**Records:**
***

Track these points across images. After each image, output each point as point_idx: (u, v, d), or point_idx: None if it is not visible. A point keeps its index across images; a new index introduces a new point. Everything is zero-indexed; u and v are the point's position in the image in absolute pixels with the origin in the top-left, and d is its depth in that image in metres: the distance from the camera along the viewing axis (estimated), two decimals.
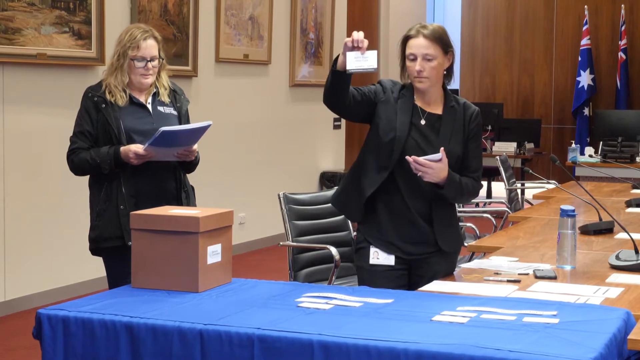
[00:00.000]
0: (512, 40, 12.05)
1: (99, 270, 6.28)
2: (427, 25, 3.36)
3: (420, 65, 3.30)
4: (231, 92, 7.74)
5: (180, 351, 2.52)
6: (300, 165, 8.85)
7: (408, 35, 3.35)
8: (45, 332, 2.67)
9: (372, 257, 3.39)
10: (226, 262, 3.04)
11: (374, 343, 2.35)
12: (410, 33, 3.35)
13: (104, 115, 3.62)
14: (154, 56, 3.67)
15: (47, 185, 5.80)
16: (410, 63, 3.33)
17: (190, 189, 3.83)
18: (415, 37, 3.32)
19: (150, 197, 3.59)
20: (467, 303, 2.74)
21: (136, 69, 3.65)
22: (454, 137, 3.36)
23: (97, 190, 3.67)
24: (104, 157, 3.57)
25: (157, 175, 3.67)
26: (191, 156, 3.66)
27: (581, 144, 10.19)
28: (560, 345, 2.30)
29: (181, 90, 3.87)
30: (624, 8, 11.16)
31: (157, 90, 3.74)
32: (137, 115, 3.67)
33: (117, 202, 3.61)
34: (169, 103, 3.76)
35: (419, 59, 3.30)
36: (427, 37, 3.30)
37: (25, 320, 5.37)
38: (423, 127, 3.35)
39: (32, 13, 5.57)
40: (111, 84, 3.65)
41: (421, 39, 3.31)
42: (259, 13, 7.98)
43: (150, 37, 3.67)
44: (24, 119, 5.66)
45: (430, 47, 3.30)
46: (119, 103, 3.63)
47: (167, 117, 3.72)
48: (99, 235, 3.66)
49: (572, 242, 3.38)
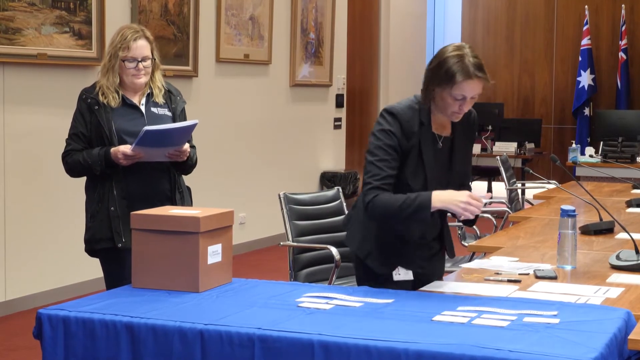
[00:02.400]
0: (512, 40, 12.05)
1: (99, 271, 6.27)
2: (479, 61, 3.04)
3: (467, 107, 3.08)
4: (231, 92, 7.74)
5: (181, 351, 2.52)
6: (300, 165, 8.85)
7: (465, 78, 3.00)
8: (46, 332, 2.67)
9: (395, 274, 3.29)
10: (227, 262, 3.04)
11: (375, 343, 2.36)
12: (467, 75, 3.00)
13: (97, 117, 3.62)
14: (146, 56, 3.66)
15: (48, 185, 5.80)
16: (454, 102, 3.05)
17: (185, 190, 3.82)
18: (472, 79, 3.01)
19: (142, 199, 3.59)
20: (468, 303, 2.74)
21: (127, 70, 3.64)
22: (466, 155, 3.30)
23: (92, 191, 3.69)
24: (95, 158, 3.58)
25: (150, 177, 3.67)
26: (182, 156, 3.65)
27: (582, 144, 10.19)
28: (561, 345, 2.30)
29: (177, 91, 3.86)
30: (625, 8, 11.16)
31: (152, 91, 3.73)
32: (129, 116, 3.66)
33: (109, 204, 3.62)
34: (164, 104, 3.75)
35: (467, 99, 3.05)
36: (482, 79, 3.03)
37: (26, 320, 5.37)
38: (439, 152, 3.21)
39: (33, 13, 5.57)
40: (104, 85, 3.65)
41: (477, 82, 3.02)
42: (259, 13, 7.98)
43: (141, 38, 3.65)
44: (25, 119, 5.66)
45: (481, 87, 3.06)
46: (111, 104, 3.63)
47: (160, 117, 3.70)
48: (92, 236, 3.67)
49: (572, 242, 3.38)
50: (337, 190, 4.44)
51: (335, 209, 4.35)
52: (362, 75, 10.10)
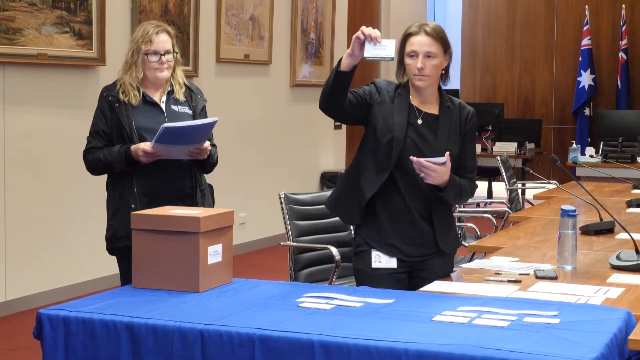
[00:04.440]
0: (512, 40, 12.05)
1: (99, 270, 6.29)
2: (428, 23, 3.33)
3: (422, 63, 3.26)
4: (232, 92, 7.74)
5: (181, 351, 2.52)
6: (300, 165, 8.85)
7: (409, 33, 3.31)
8: (46, 332, 2.67)
9: (374, 261, 3.36)
10: (227, 262, 3.04)
11: (375, 343, 2.36)
12: (411, 30, 3.31)
13: (117, 115, 3.62)
14: (168, 50, 3.67)
15: (48, 185, 5.80)
16: (410, 60, 3.30)
17: (207, 188, 3.81)
18: (417, 34, 3.28)
19: (163, 196, 3.58)
20: (468, 303, 2.74)
21: (150, 64, 3.64)
22: (451, 137, 3.36)
23: (113, 189, 3.69)
24: (115, 155, 3.58)
25: (171, 174, 3.66)
26: (203, 154, 3.64)
27: (582, 144, 10.19)
28: (561, 346, 2.30)
29: (198, 89, 3.86)
30: (625, 8, 11.17)
31: (172, 88, 3.73)
32: (150, 114, 3.66)
33: (129, 201, 3.61)
34: (184, 102, 3.75)
35: (420, 57, 3.27)
36: (430, 34, 3.27)
37: (26, 320, 5.37)
38: (420, 127, 3.34)
39: (33, 13, 5.57)
40: (126, 82, 3.65)
41: (423, 36, 3.27)
42: (259, 13, 7.98)
43: (163, 32, 3.67)
44: (25, 119, 5.66)
45: (433, 45, 3.27)
46: (132, 102, 3.63)
47: (180, 115, 3.70)
48: (113, 234, 3.67)
49: (572, 242, 3.38)
50: None
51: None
52: (363, 76, 10.11)
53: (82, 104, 5.88)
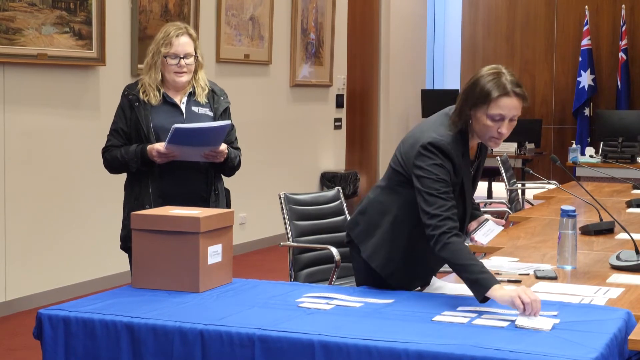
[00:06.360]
0: (512, 40, 12.05)
1: (100, 271, 6.29)
2: (516, 80, 2.92)
3: (507, 129, 2.90)
4: (232, 92, 7.65)
5: (181, 351, 2.53)
6: (300, 165, 8.85)
7: (502, 93, 2.87)
8: (46, 333, 2.67)
9: None
10: (227, 262, 3.04)
11: (375, 343, 2.36)
12: (504, 91, 2.87)
13: (136, 114, 3.61)
14: (188, 53, 3.63)
15: (48, 185, 5.80)
16: (492, 123, 2.88)
17: (222, 191, 3.78)
18: (509, 96, 2.87)
19: (177, 198, 3.55)
20: (468, 303, 2.74)
21: (169, 67, 3.61)
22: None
23: (129, 189, 3.69)
24: (131, 155, 3.57)
25: (185, 176, 3.64)
26: (219, 157, 3.60)
27: (582, 144, 10.18)
28: (561, 346, 2.31)
29: (222, 91, 3.83)
30: (625, 8, 11.16)
31: (194, 90, 3.70)
32: (168, 114, 3.63)
33: (144, 202, 3.60)
34: (205, 103, 3.71)
35: (506, 121, 2.89)
36: (520, 96, 2.90)
37: (26, 321, 5.37)
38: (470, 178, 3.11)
39: (33, 13, 5.57)
40: (146, 82, 3.64)
41: (515, 100, 2.89)
42: (259, 13, 7.98)
43: (184, 34, 3.63)
44: (25, 119, 5.66)
45: (520, 108, 2.92)
46: (152, 102, 3.61)
47: (200, 117, 3.66)
48: (127, 234, 3.66)
49: (572, 243, 3.38)
50: (337, 190, 4.44)
51: (335, 209, 4.35)
52: (363, 76, 10.10)
53: (82, 104, 5.88)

***

**Problem to work on:** Only the text of the listing above is wanted, transcribed exactly, without its images.

**Exercise response:**
Track these points across images. After each image, output each point as point_idx: (u, v, d), or point_idx: None if it is not visible. A point keeps its index across images; a new index introduces a new point. Everything is zero-indexed; u and v are the point's position in the image in absolute pixels with the origin in the top-left, and d is its depth in that image in metres: the distance from the camera along the viewing axis (estimated), two decimals.
[00:00.000]
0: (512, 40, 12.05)
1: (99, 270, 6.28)
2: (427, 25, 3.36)
3: (420, 65, 3.30)
4: (231, 92, 7.74)
5: (180, 351, 2.52)
6: (300, 165, 8.85)
7: (408, 35, 3.35)
8: (45, 332, 2.67)
9: (372, 257, 3.39)
10: (226, 262, 3.04)
11: (374, 343, 2.35)
12: (410, 33, 3.35)
13: (104, 115, 3.62)
14: (154, 56, 3.67)
15: (47, 185, 5.80)
16: (410, 63, 3.33)
17: (190, 189, 3.83)
18: (415, 37, 3.32)
19: (150, 197, 3.59)
20: (467, 303, 2.74)
21: (136, 69, 3.65)
22: (454, 137, 3.36)
23: (97, 190, 3.67)
24: (104, 157, 3.57)
25: (157, 175, 3.67)
26: (191, 156, 3.66)
27: (581, 144, 10.19)
28: (560, 345, 2.30)
29: (181, 90, 3.87)
30: (624, 8, 11.16)
31: (157, 90, 3.74)
32: (137, 115, 3.67)
33: (117, 202, 3.61)
34: (169, 103, 3.76)
35: (419, 59, 3.30)
36: (427, 37, 3.30)
37: (25, 320, 5.37)
38: (423, 127, 3.35)
39: (32, 13, 5.57)
40: (111, 84, 3.65)
41: (421, 39, 3.31)
42: (259, 13, 7.98)
43: (150, 37, 3.67)
44: (24, 119, 5.66)
45: (430, 47, 3.30)
46: (119, 103, 3.63)
47: (167, 117, 3.72)
48: (99, 235, 3.66)
49: (572, 242, 3.38)
[00:02.400]
0: (512, 40, 12.05)
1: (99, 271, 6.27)
2: (479, 61, 3.04)
3: (467, 107, 3.08)
4: (231, 92, 7.74)
5: (181, 351, 2.52)
6: (300, 165, 8.85)
7: (465, 78, 3.00)
8: (46, 332, 2.67)
9: (395, 274, 3.29)
10: (227, 262, 3.04)
11: (375, 343, 2.36)
12: (467, 75, 3.00)
13: (97, 117, 3.62)
14: (146, 56, 3.66)
15: (48, 185, 5.80)
16: (454, 102, 3.05)
17: (185, 190, 3.82)
18: (472, 79, 3.01)
19: (142, 199, 3.59)
20: (468, 303, 2.74)
21: (127, 70, 3.64)
22: (466, 155, 3.30)
23: (92, 191, 3.69)
24: (95, 158, 3.58)
25: (150, 177, 3.67)
26: (182, 156, 3.65)
27: (582, 144, 10.19)
28: (561, 345, 2.30)
29: (177, 91, 3.86)
30: (625, 8, 11.16)
31: (152, 91, 3.73)
32: (129, 116, 3.66)
33: (109, 204, 3.62)
34: (164, 104, 3.75)
35: (467, 99, 3.05)
36: (482, 79, 3.03)
37: (26, 320, 5.37)
38: (439, 152, 3.21)
39: (33, 13, 5.57)
40: (104, 85, 3.65)
41: (477, 82, 3.02)
42: (259, 13, 7.98)
43: (141, 38, 3.65)
44: (25, 119, 5.66)
45: (481, 87, 3.06)
46: (111, 104, 3.63)
47: (160, 117, 3.70)
48: (92, 236, 3.67)
49: (572, 242, 3.38)
50: (337, 190, 4.44)
51: (335, 209, 4.35)
52: (362, 75, 10.10)
[00:04.440]
0: (512, 40, 12.05)
1: (99, 270, 6.29)
2: (428, 23, 3.33)
3: (422, 63, 3.26)
4: (232, 92, 7.74)
5: (181, 351, 2.52)
6: (300, 165, 8.85)
7: (409, 33, 3.31)
8: (46, 332, 2.67)
9: (374, 261, 3.36)
10: (227, 262, 3.04)
11: (375, 343, 2.36)
12: (411, 30, 3.31)
13: (117, 115, 3.62)
14: (168, 50, 3.67)
15: (48, 185, 5.80)
16: (410, 60, 3.30)
17: (207, 188, 3.81)
18: (417, 34, 3.28)
19: (163, 196, 3.58)
20: (468, 303, 2.74)
21: (150, 64, 3.64)
22: (451, 137, 3.36)
23: (113, 189, 3.69)
24: (115, 155, 3.58)
25: (171, 174, 3.66)
26: (203, 154, 3.64)
27: (582, 144, 10.19)
28: (561, 346, 2.30)
29: (198, 89, 3.86)
30: (625, 8, 11.17)
31: (172, 88, 3.73)
32: (150, 114, 3.66)
33: (129, 201, 3.61)
34: (184, 102, 3.75)
35: (420, 57, 3.27)
36: (430, 34, 3.27)
37: (26, 320, 5.37)
38: (420, 127, 3.34)
39: (33, 13, 5.57)
40: (126, 82, 3.65)
41: (423, 36, 3.27)
42: (259, 13, 7.98)
43: (163, 32, 3.67)
44: (25, 119, 5.66)
45: (433, 45, 3.27)
46: (132, 102, 3.63)
47: (180, 115, 3.70)
48: (113, 234, 3.67)
49: (572, 242, 3.38)
50: None
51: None
52: (363, 76, 10.11)
53: (82, 104, 5.88)
[00:06.360]
0: (512, 40, 12.05)
1: (100, 271, 6.29)
2: (516, 80, 2.92)
3: (507, 129, 2.90)
4: (232, 92, 7.65)
5: (181, 351, 2.53)
6: (300, 165, 8.85)
7: (502, 93, 2.87)
8: (46, 333, 2.67)
9: None
10: (227, 262, 3.04)
11: (375, 343, 2.36)
12: (504, 91, 2.87)
13: (136, 114, 3.61)
14: (188, 53, 3.63)
15: (48, 185, 5.80)
16: (492, 123, 2.88)
17: (222, 191, 3.78)
18: (509, 96, 2.87)
19: (177, 198, 3.55)
20: (468, 303, 2.74)
21: (169, 67, 3.61)
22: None
23: (129, 189, 3.69)
24: (131, 155, 3.57)
25: (185, 176, 3.64)
26: (219, 157, 3.60)
27: (582, 144, 10.18)
28: (561, 346, 2.31)
29: (222, 91, 3.83)
30: (625, 8, 11.16)
31: (194, 90, 3.70)
32: (168, 114, 3.63)
33: (144, 202, 3.60)
34: (205, 103, 3.71)
35: (506, 121, 2.89)
36: (520, 96, 2.90)
37: (26, 321, 5.37)
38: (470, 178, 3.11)
39: (33, 13, 5.57)
40: (146, 82, 3.64)
41: (515, 100, 2.89)
42: (259, 13, 7.98)
43: (184, 34, 3.63)
44: (25, 119, 5.66)
45: (520, 108, 2.92)
46: (152, 102, 3.61)
47: (200, 117, 3.66)
48: (127, 234, 3.66)
49: (572, 243, 3.38)
50: (337, 190, 4.44)
51: (335, 209, 4.35)
52: (363, 76, 10.10)
53: (82, 104, 5.88)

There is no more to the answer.